“How can it be that the bread is our Maker, when the baker made it? Who then made the baker?”
Lady Jane Grey (1537-1554) is known as the nine day queen of England. A distant relative of Henry VIII, she spent much of her childhood in the king’s court, being groomed to marry Edward, the next-in-line for the throne. By age 7 both she and Edward knew Latin and Greek, and through reading the New Testament both had been converted to Christ.
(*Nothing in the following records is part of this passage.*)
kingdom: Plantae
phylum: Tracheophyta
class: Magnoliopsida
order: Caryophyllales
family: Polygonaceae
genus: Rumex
Edward became king as a boy, died a few years later—likely poisoned by one of his advisers—resulting in Lady Jane becoming Queen. Jane knew nothing of the order of succession, and came to the throne reluctantly. But she realized that if she took a stand for Christ and against the Mass, she could leave a mark on England.
After only nine days, Jane was betrayed by her father and overthrown by her Spanish (and Catholic) cousin, Mary. Imprisoned, she was offered mercy if only she would take the Mass. Instead she publicly debated Mary’s chaplain about transubstantiation. By all accounts the seventeen-year-old girl won the debate, for which she would lose her life. She was beheaded shortly thereafter.
Jane’s legacy is seen in the fact that after Bloody Mary’s death, England would never again be a Catholic nation. English history was forever changed by the gospel-fueled martyrdom of a teenage queen.